WHY IT MATTERS: The NYT is saturating its news articles with its biases. It will undermine political candidates, countries and people it dislikes, even when simply relating a quote. It is perfecting #FakeNews and deepening distrust in the media.
DETAILS: New York City Mayor Eric Adams went to Israel for a few days in August 2023, and shared how deeply impressed he was with the food, technology and people. As he wound up an event discussing battling antisemitism, the current debates about reworking the power of the judiciary and the “start up nation” which remarkably produced dozens of billion dollar companies (“unicorns”), he said the following to the crowd:
“Hard is starting this country being surrounded by people who hated you. Hard is figuring out how to do drop irrigation so you can start growing your own products. Hard is building and being not only a start-up nation, but now leading a number of start-ups you’re seeing across the globe. And the reason you’ve survived layers and layers of difficulties and you’re still here, it is not because of the soil but because you’re made of good quality. It’s the people, folks!”
In covering the story, the NYT offered that Adams saying “Israel is a unicorn,” is “a metaphor open to interpretation.”
Unless this reporter has been living under a rock, everyone knows that a “unicorn” is used to describe companies which have achieved billion dollar-status. Israel has a remarkable number of them, despite its small size.
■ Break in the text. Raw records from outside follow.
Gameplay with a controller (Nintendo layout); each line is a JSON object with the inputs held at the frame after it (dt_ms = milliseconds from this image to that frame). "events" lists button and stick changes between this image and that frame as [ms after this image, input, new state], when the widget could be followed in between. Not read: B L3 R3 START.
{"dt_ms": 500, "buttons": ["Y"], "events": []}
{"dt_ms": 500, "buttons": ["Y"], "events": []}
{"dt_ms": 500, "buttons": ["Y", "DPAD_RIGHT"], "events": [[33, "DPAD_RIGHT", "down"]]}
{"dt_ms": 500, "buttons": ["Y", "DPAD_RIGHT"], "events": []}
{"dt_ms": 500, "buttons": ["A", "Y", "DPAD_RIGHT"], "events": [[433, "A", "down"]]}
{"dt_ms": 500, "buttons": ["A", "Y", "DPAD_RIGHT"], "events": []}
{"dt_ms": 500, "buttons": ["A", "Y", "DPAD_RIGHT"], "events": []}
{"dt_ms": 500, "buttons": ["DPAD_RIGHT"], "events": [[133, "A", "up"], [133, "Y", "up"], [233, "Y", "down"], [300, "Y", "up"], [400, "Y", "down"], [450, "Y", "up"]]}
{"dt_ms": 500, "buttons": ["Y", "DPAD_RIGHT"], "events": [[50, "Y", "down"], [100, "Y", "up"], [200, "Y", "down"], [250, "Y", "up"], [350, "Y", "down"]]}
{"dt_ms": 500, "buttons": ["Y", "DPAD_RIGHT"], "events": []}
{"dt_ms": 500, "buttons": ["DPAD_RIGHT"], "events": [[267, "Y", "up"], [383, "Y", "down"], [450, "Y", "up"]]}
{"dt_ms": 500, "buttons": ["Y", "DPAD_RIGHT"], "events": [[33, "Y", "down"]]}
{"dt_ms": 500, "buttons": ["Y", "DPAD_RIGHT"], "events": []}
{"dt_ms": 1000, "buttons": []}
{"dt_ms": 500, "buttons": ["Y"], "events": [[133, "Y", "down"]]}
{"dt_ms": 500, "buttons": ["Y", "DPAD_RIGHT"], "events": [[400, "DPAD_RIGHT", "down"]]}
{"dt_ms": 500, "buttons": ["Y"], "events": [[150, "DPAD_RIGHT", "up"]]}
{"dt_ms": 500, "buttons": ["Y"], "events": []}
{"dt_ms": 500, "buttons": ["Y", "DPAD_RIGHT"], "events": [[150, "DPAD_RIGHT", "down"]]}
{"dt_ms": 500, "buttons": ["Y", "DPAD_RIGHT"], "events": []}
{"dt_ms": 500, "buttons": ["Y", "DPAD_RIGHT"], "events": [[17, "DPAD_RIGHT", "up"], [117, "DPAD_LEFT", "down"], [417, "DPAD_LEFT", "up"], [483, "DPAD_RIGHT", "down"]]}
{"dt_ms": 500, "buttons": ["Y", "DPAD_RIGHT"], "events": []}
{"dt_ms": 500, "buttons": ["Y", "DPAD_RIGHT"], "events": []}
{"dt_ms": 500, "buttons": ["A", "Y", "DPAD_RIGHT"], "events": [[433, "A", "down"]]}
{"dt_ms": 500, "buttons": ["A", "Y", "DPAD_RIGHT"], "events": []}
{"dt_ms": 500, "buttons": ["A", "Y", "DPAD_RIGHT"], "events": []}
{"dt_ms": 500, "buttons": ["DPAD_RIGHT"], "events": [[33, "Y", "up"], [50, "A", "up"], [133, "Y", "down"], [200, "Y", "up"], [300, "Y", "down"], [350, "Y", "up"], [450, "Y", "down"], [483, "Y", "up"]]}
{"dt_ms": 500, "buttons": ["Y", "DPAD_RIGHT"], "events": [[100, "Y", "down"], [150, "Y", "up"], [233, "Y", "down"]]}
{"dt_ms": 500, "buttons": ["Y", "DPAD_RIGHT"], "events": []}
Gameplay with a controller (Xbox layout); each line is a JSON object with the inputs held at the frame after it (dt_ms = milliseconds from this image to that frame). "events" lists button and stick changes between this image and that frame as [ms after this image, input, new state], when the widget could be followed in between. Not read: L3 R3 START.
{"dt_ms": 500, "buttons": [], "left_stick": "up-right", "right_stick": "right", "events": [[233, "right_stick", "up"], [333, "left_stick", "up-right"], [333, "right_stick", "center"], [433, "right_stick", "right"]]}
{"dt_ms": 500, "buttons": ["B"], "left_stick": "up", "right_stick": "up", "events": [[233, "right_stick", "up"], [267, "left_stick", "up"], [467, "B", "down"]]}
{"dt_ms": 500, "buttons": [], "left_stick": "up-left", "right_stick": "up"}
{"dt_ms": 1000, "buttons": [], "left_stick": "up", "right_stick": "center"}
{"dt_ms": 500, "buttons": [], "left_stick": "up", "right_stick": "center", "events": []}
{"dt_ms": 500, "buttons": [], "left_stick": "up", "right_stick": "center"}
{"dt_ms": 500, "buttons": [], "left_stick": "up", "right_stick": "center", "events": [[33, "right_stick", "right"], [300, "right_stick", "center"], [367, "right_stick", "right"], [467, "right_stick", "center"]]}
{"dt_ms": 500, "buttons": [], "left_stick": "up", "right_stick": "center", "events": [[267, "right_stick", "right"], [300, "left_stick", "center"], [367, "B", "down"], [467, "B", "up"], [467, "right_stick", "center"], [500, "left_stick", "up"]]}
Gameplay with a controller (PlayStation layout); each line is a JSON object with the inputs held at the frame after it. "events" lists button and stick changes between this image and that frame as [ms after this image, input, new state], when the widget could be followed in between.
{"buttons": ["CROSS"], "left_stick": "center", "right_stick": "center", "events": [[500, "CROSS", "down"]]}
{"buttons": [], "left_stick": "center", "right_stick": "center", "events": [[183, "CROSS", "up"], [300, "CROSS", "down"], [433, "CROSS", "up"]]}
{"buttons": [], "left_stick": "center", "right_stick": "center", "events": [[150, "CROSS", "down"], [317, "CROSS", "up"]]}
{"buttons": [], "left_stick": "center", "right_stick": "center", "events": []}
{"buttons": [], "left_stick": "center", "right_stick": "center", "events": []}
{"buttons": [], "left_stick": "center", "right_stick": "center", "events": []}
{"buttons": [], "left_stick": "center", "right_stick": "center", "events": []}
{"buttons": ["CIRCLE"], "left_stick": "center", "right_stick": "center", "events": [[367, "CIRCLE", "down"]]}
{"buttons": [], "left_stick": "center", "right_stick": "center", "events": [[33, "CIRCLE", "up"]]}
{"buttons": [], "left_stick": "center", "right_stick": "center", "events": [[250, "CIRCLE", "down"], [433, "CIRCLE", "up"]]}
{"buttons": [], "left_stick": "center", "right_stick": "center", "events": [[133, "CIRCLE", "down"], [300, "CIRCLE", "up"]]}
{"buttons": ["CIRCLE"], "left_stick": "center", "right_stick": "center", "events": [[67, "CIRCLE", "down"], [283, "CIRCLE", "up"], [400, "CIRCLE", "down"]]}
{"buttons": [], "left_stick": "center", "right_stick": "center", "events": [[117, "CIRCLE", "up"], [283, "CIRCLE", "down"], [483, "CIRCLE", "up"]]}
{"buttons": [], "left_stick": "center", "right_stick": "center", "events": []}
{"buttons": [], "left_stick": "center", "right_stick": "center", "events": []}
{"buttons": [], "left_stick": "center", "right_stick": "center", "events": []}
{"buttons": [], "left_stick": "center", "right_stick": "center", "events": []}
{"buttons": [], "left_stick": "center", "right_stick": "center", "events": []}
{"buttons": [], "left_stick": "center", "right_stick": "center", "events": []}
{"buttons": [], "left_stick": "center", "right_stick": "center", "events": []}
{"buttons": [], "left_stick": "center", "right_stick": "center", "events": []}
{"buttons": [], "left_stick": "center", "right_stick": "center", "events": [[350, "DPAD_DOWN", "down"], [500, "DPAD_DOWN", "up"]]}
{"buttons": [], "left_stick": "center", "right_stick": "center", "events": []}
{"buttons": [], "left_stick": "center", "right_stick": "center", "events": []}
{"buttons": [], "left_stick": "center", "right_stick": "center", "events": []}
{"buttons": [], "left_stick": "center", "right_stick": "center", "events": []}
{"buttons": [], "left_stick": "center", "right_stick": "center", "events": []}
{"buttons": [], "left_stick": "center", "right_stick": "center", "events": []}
Even if the Times is clueless, how can anyone misinterpret “you’re made of good quality”?
New York Times belittling compliment to Israelis, August 26, 2023
WRITE THE TIMES “Your ongoing coverage of Israel is pathetic”
New York City is home to the largest Jewish diaspora. It is also home to some of the worst antisemitism in the world.
According to the ADL, 2022 was the worst reported year of antisemitic attacks since it started tracking incidents in 1979, and New York State and New York City had record breaking numbers of incidents. The NYPD data showed that Jews were the most targeted ethnic group by a wide margin.
The city now has members on the city council (left-wing DSA member Shahana Hanif) who refuse to condemn Jew hatred in the city saying Jews don’t care for anyone but themselves. Two DSA-supported members of congress from the NYC area, Alexandria Ocasio-Cortez and Jamaal Bowman are both openly hostile to the Jewish State, a phenomenon never seen in the metropolitan area’s history.
So it was curious to see how the news reacted to New York City mayor Eric Adams visiting Israel in August 2023.
The Jewish sites zeroed in on the current wave of Jew hatred. The Times of Israel led with the mayor coming to Jerusalem to combat antisemitism. The Algemeiner led with the same, and added a bit about learning about Israeli technology. The Forward also focused on the same issues. The Jerusalem Post captured Adam’s first day of touring discussing his meeting with various faith groups to fight against antisemitism.
The New York Times went in the opposite direction. It made the trip predominantly about Adams seeking reelection and wanting to win over Orthodox Jewish voters in New York. The NYT article didn’t delve into the trip’s focus on antisemitism until the third to last paragraph. Much of the article was about political crises and New Yorkers being unhappy about the direction of the Jewish State “who fear Israel is abandoning its democratic traditions.” When it wrote about the mayor’s visit to an interfaith group it was to “address global problems, such as migrant crises and wars,” not Jew hatred.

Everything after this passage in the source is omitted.